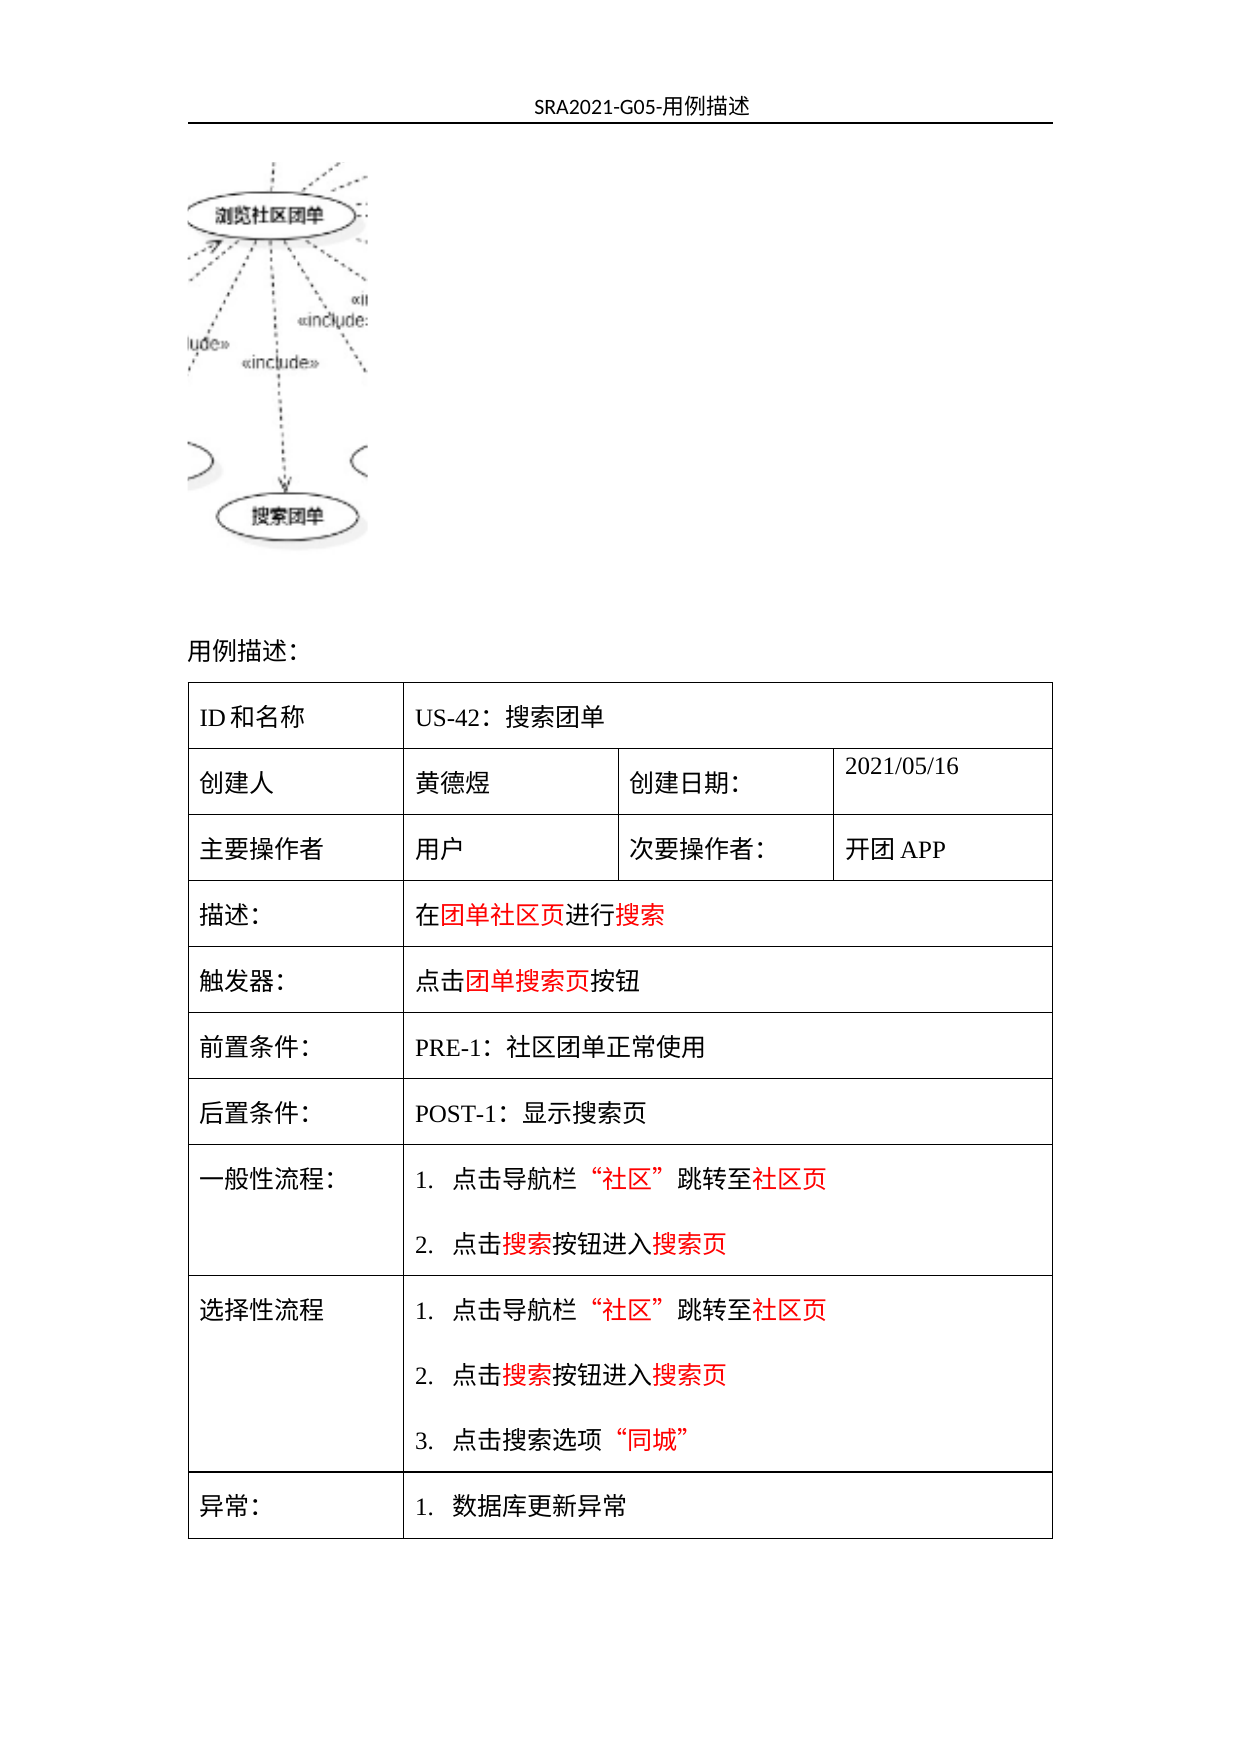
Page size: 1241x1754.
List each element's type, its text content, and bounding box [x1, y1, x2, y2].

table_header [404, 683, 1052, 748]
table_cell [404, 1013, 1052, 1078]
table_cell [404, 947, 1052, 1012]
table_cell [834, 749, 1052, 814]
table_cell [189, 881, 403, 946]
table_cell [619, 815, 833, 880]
picture [187, 162, 368, 555]
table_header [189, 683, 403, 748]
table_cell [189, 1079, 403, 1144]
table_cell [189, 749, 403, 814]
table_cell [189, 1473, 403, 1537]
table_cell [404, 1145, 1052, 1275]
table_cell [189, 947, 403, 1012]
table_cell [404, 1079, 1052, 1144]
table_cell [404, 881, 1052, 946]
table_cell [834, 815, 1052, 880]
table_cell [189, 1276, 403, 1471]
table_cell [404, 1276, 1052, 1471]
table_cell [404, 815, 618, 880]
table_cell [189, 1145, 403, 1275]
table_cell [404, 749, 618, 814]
text 用例描述： [187, 617, 1053, 682]
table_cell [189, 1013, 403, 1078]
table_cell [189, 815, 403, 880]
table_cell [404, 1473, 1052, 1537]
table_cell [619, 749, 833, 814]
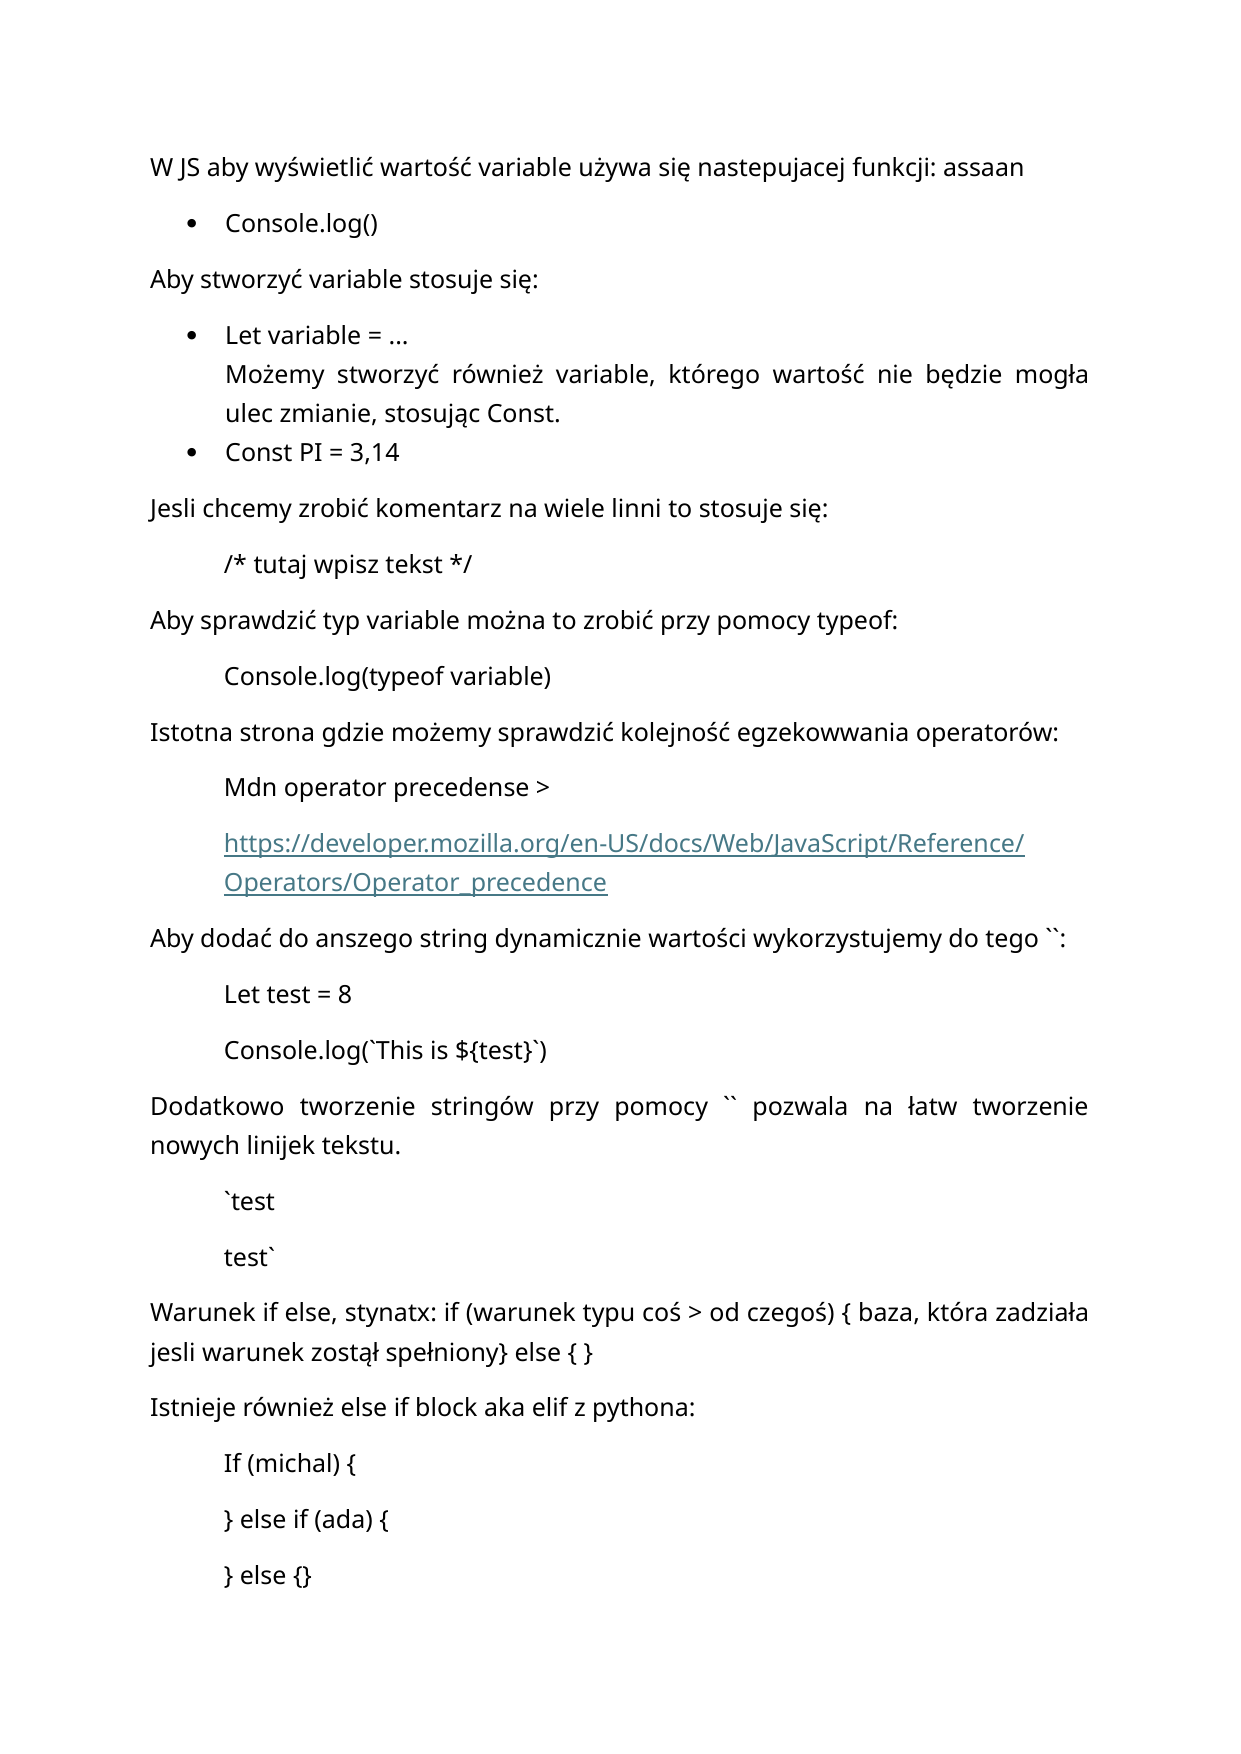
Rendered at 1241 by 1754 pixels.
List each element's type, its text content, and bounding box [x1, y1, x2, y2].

text } else if (ada) { [150, 1502, 1090, 1536]
text Istnieje również else if block aka elif z pythona: [150, 1390, 1090, 1424]
list Let variable = ... [187, 317, 1090, 352]
text Dodatkowo tworzenie stringów przy pomocy `` pozwala na łatw tworzenie nowych linijek tekstu. [150, 1088, 1090, 1162]
text Console.log(typeof variable) [150, 658, 1090, 692]
list Console.log() [187, 206, 1090, 240]
text Istotna strona gdzie możemy sprawdzić kolejność egzekowwania operatorów: [150, 714, 1090, 748]
text If (michal) { [150, 1446, 1090, 1480]
text /* tutaj wpisz tekst */ [150, 547, 1090, 581]
text https://developer.mozilla.org/en-US/docs/Web/JavaScript/Reference/Operators/Operator_precedence [224, 826, 1090, 899]
text Console.log(`This is ${test}`) [150, 1032, 1090, 1067]
text Aby sprawdzić typ variable można to zrobić przy pomocy typeof: [150, 602, 1090, 637]
text Let test = 8 [150, 977, 1090, 1011]
text Aby dodać do anszego string dynamicznie wartości wykorzystujemy do tego ``: [150, 921, 1090, 955]
list Const PI = 3,14 [187, 435, 1090, 469]
text Jesli chcemy zrobić komentarz na wiele linni to stosuje się: [150, 491, 1090, 525]
text W JS aby wyświetlić wartość variable używa się nastepujacej funkcji: assaan [150, 150, 1090, 184]
text Mdn operator precedense > [150, 770, 1090, 804]
text Warunek if else, stynatx: if (warunek typu coś > od czegoś) { baza, która zadziała jesli warunek zostął spełniony} else { } [150, 1295, 1090, 1368]
text Aby stworzyć variable stosuje się: [150, 262, 1090, 296]
text test` [224, 1239, 1090, 1273]
list Możemy stworzyć również variable, którego wartość nie będzie mogła ulec zmianie, stosując Const. [225, 357, 1090, 430]
text } else {} [150, 1557, 1090, 1592]
text `test [224, 1183, 1090, 1217]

-- PROBLEM --
Return the data verbatim, leaving out the pictures it holds.

-- EXPECTED OUTPUT --
Page size: 1241x1754.
List each element's type, its text content, and bounding box [x1, y1, x2, y2].

table_header [404, 683, 1052, 748]
table_cell [404, 1013, 1052, 1078]
table_cell [404, 947, 1052, 1012]
table_cell [834, 749, 1052, 814]
table_cell [189, 881, 403, 946]
table_cell [619, 815, 833, 880]
picture [187, 162, 368, 555]
table_header [189, 683, 403, 748]
table_cell [189, 1079, 403, 1144]
table_cell [189, 749, 403, 814]
table_cell [189, 1473, 403, 1537]
table_cell [404, 1145, 1052, 1275]
table_cell [189, 947, 403, 1012]
table_cell [404, 1079, 1052, 1144]
table_cell [404, 881, 1052, 946]
table_cell [834, 815, 1052, 880]
table_cell [189, 1276, 403, 1471]
table_cell [404, 1276, 1052, 1471]
table_cell [404, 815, 618, 880]
table_cell [189, 1145, 403, 1275]
table_cell [404, 749, 618, 814]
text 用例描述： [187, 617, 1053, 682]
table_cell [189, 1013, 403, 1078]
table_cell [189, 815, 403, 880]
table_cell [404, 1473, 1052, 1537]
table_cell [619, 749, 833, 814]
Rendered at 1241 by 1754 pixels.
List each element's type, its text content, and bounding box [x1, y1, x2, y2].

text } else if (ada) { [150, 1502, 1090, 1536]
text Istnieje również else if block aka elif z pythona: [150, 1390, 1090, 1424]
list Let variable = ... [187, 317, 1090, 352]
text Dodatkowo tworzenie stringów przy pomocy `` pozwala na łatw tworzenie nowych linijek tekstu. [150, 1088, 1090, 1162]
text Console.log(typeof variable) [150, 658, 1090, 692]
list Console.log() [187, 206, 1090, 240]
text Istotna strona gdzie możemy sprawdzić kolejność egzekowwania operatorów: [150, 714, 1090, 748]
text If (michal) { [150, 1446, 1090, 1480]
text /* tutaj wpisz tekst */ [150, 547, 1090, 581]
text https://developer.mozilla.org/en-US/docs/Web/JavaScript/Reference/Operators/Operator_precedence [224, 826, 1090, 899]
text Console.log(`This is ${test}`) [150, 1032, 1090, 1067]
text Aby sprawdzić typ variable można to zrobić przy pomocy typeof: [150, 602, 1090, 637]
text Let test = 8 [150, 977, 1090, 1011]
text Aby dodać do anszego string dynamicznie wartości wykorzystujemy do tego ``: [150, 921, 1090, 955]
list Const PI = 3,14 [187, 435, 1090, 469]
text Jesli chcemy zrobić komentarz na wiele linni to stosuje się: [150, 491, 1090, 525]
text W JS aby wyświetlić wartość variable używa się nastepujacej funkcji: assaan [150, 150, 1090, 184]
text Mdn operator precedense > [150, 770, 1090, 804]
text Warunek if else, stynatx: if (warunek typu coś > od czegoś) { baza, która zadziała jesli warunek zostął spełniony} else { } [150, 1295, 1090, 1368]
text Aby stworzyć variable stosuje się: [150, 262, 1090, 296]
text test` [224, 1239, 1090, 1273]
list Możemy stworzyć również variable, którego wartość nie będzie mogła ulec zmianie, stosując Const. [225, 357, 1090, 430]
text } else {} [150, 1557, 1090, 1592]
text `test [224, 1183, 1090, 1217]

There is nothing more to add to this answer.